Velya mengerjap, lalu menganggukkan kepalanya.
Chiko meletakkan wadah makanan itu di kitchen island, kemudian mengambil dua buah piring. Velya yang sempat diam beberapa saat, akhirnya memutuskan untuk membantu Chiko. Mereka lalu makan malam dalam diam, hanya sesekali mengobrol, hingga hidangan di piring masing-masing bersih.
Setelahnya, Velya membantu Chiko mencuci semua piring kotor. Chiko bagian membilas, sementara Velya yang menyabuni. Melihat raut serius gadis yang berdiri di sebelahnya sekarang membuat hasrat usil Chiko muncul. Dengan sengaja, dia menciprati air ke arah Velya, berhasil mengenai wajah gadis itu.
“Chiko, ih!” Velya memukul Chiko dengan tangannya yang masih dipenuhi busa sabun. “Basah semua nih, resek!”
Chiko terkekeh, mengacak rambut Velya. Meskipun hubungan mereka sudah bukan lagi sekadar sahabat, dia ternyata masih bisa mengusili gadis itu. Pemikiran tersebut membuat Chiko sedikit lega. Dia mungkin tidak bisa langsung bermanis-manis dengan Velya. Tetapi, dia tahu kecanggungan di antara mereka bisa dihilangkan, selama gadis itu mau meladeni keusilannya. Chiko baru menyadari kalau dia suka menjaili Velya dan membuatnya mengomel. Menggemaskan.
“Papá kamu lagi di mana sekarang?”
Gerakan tangan Chiko mengeringkan piring terhenti. Dia melirik Velya dengan dahi berkerut.
Velya meringis. “Sori ... tadi sempet ke kamar, pintunya kebuka dikit. Pas tahu kamu lagi Skype, langsung turun. Nggak denger apa-apa, kok. Suer!”

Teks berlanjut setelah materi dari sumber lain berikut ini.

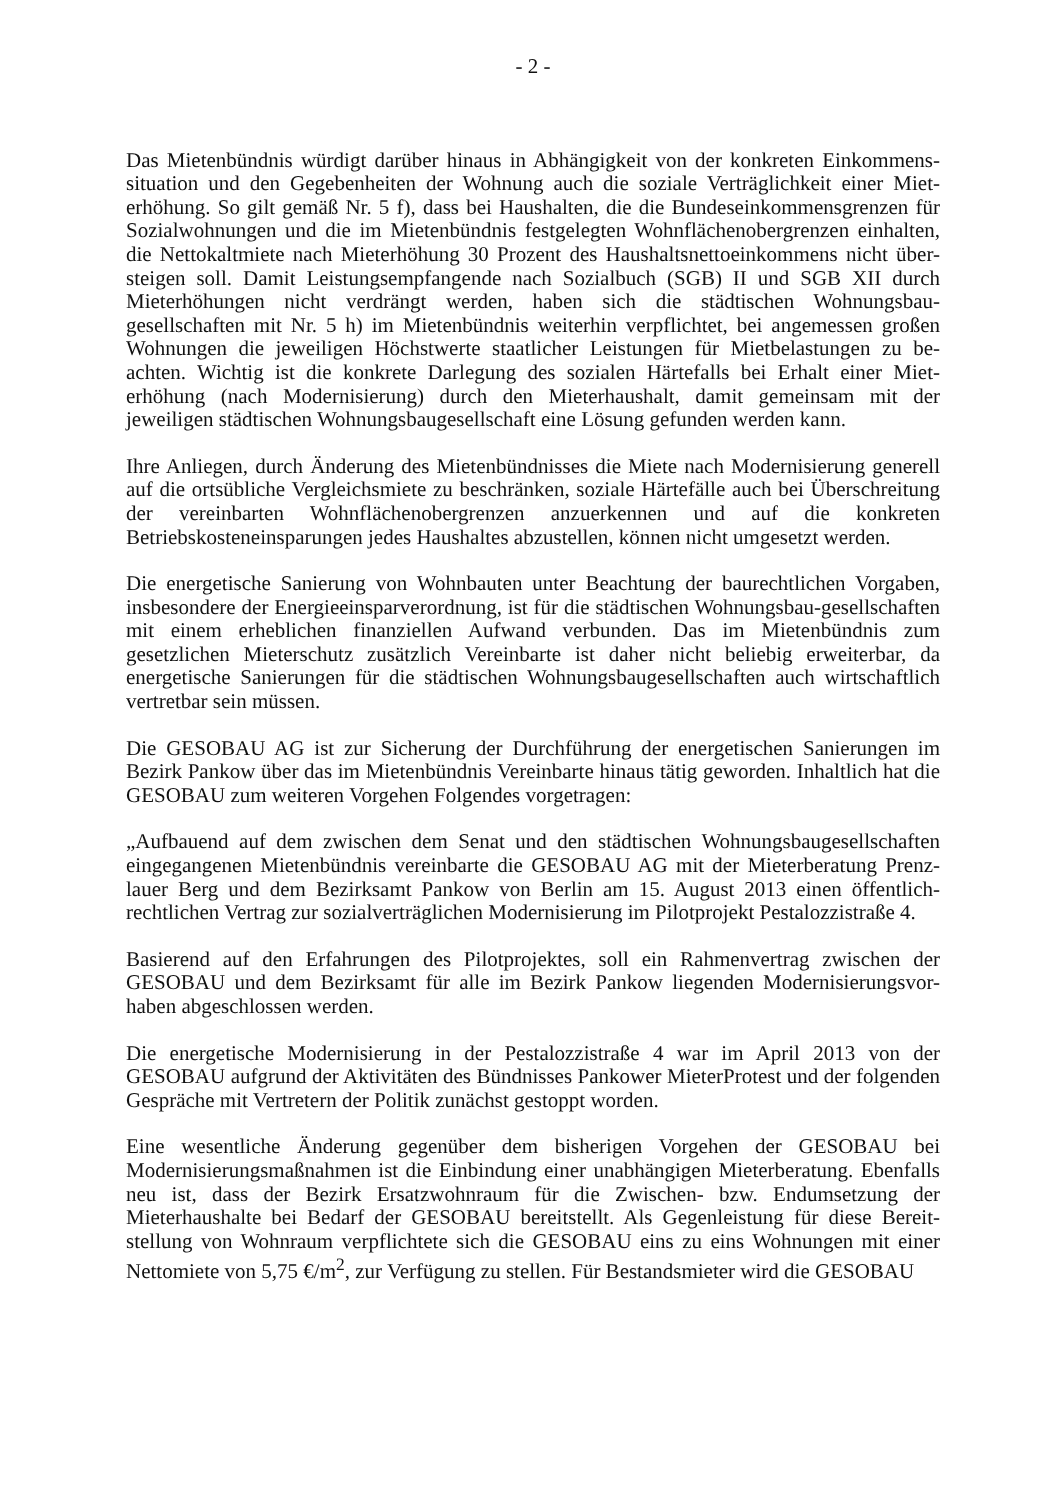- 2 -
Das Mietenbündnis würdigt darüber hinaus in Abhängigkeit von der konkreten Einkommens-situation und den Gegebenheiten der Wohnung auch die soziale Verträglichkeit einer Miet-erhöhung. So gilt gemäß Nr. 5 f), dass bei Haushalten, die die Bundeseinkommensgrenzen für Sozialwohnungen und die im Mietenbündnis festgelegten Wohnflächenobergrenzen einhalten, die Nettokaltmiete nach Mieterhöhung 30 Prozent des Haushaltsnettoeinkommens nicht über-steigen soll. Damit Leistungsempfangende nach Sozialbuch (SGB) II und SGB XII durch Mieterhöhungen nicht verdrängt werden, haben sich die städtischen Wohnungsbau-gesellschaften mit Nr. 5 h) im Mietenbündnis weiterhin verpflichtet, bei angemessen großen Wohnungen die jeweiligen Höchstwerte staatlicher Leistungen für Mietbelastungen zu be-achten. Wichtig ist die konkrete Darlegung des sozialen Härtefalls bei Erhalt einer Miet-erhöhung (nach Modernisierung) durch den Mieterhaushalt, damit gemeinsam mit der jeweiligen städtischen Wohnungsbaugesellschaft eine Lösung gefunden werden kann.
Ihre Anliegen, durch Änderung des Mietenbündnisses die Miete nach Modernisierung generell auf die ortsübliche Vergleichsmiete zu beschränken, soziale Härtefälle auch bei Überschreitung der vereinbarten Wohnflächenobergrenzen anzuerkennen und auf die konkreten Betriebskosteneinsparungen jedes Haushaltes abzustellen, können nicht umgesetzt werden.
Die energetische Sanierung von Wohnbauten unter Beachtung der baurechtlichen Vorgaben, insbesondere der Energieeinsparverordnung, ist für die städtischen Wohnungsbau-gesellschaften mit einem erheblichen finanziellen Aufwand verbunden. Das im Mietenbündnis zum gesetzlichen Mieterschutz zusätzlich Vereinbarte ist daher nicht beliebig erweiterbar, da energetische Sanierungen für die städtischen Wohnungsbaugesellschaften auch wirtschaftlich vertretbar sein müssen.
Die GESOBAU AG ist zur Sicherung der Durchführung der energetischen Sanierungen im Bezirk Pankow über das im Mietenbündnis Vereinbarte hinaus tätig geworden. Inhaltlich hat die GESOBAU zum weiteren Vorgehen Folgendes vorgetragen:
„Aufbauend auf dem zwischen dem Senat und den städtischen Wohnungsbaugesellschaften eingegangenen Mietenbündnis vereinbarte die GESOBAU AG mit der Mieterberatung Prenz-lauer Berg und dem Bezirksamt Pankow von Berlin am 15. August 2013 einen öffentlich-rechtlichen Vertrag zur sozialverträglichen Modernisierung im Pilotprojekt Pestalozzistraße 4.
Basierend auf den Erfahrungen des Pilotprojektes, soll ein Rahmenvertrag zwischen der GESOBAU und dem Bezirksamt für alle im Bezirk Pankow liegenden Modernisierungsvor-haben abgeschlossen werden.
Die energetische Modernisierung in der Pestalozzistraße 4 war im April 2013 von der GESOBAU aufgrund der Aktivitäten des Bündnisses Pankower MieterProtest und der folgenden Gespräche mit Vertretern der Politik zunächst gestoppt worden.
Eine wesentliche Änderung gegenüber dem bisherigen Vorgehen der GESOBAU bei Modernisierungsmaßnahmen ist die Einbindung einer unabhängigen Mieterberatung. Ebenfalls neu ist, dass der Bezirk Ersatzwohnraum für die Zwischen- bzw. Endumsetzung der Mieterhaushalte bei Bedarf der GESOBAU bereitstellt. Als Gegenleistung für diese Bereit-stellung von Wohnraum verpflichtete sich die GESOBAU eins zu eins Wohnungen mit einer Nettomiete von 5,75 €/m<sup>2</sup>, zur Verfügung zu stellen. Für Bestandsmieter wird die GESOBAU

Pengakuan itu membuat Chiko lega. Cukup Gusti yang tahu masalahnya karena tidak sengaja menguping. Dia tidak mau Velya juga tahu dilemanya sekarang. Dia butuh sosok yang netral. “Di Colmar,” jawab Chiko, seraya melanjutkan pekerjaannya. Demi menghindari pertanyaan lebih jauh, dia memutuskan mengantar Velya pulang begitu pekerjaan mereka selesai.
“Bye.” Velya melambaikan tangan, sebelum masuk ke pekarangan rumah dan mengunci pagarnya.
Chiko memastikan gadis itu sudah masuk ke dalam rumah, baru kembali ke rumahnya sendiri.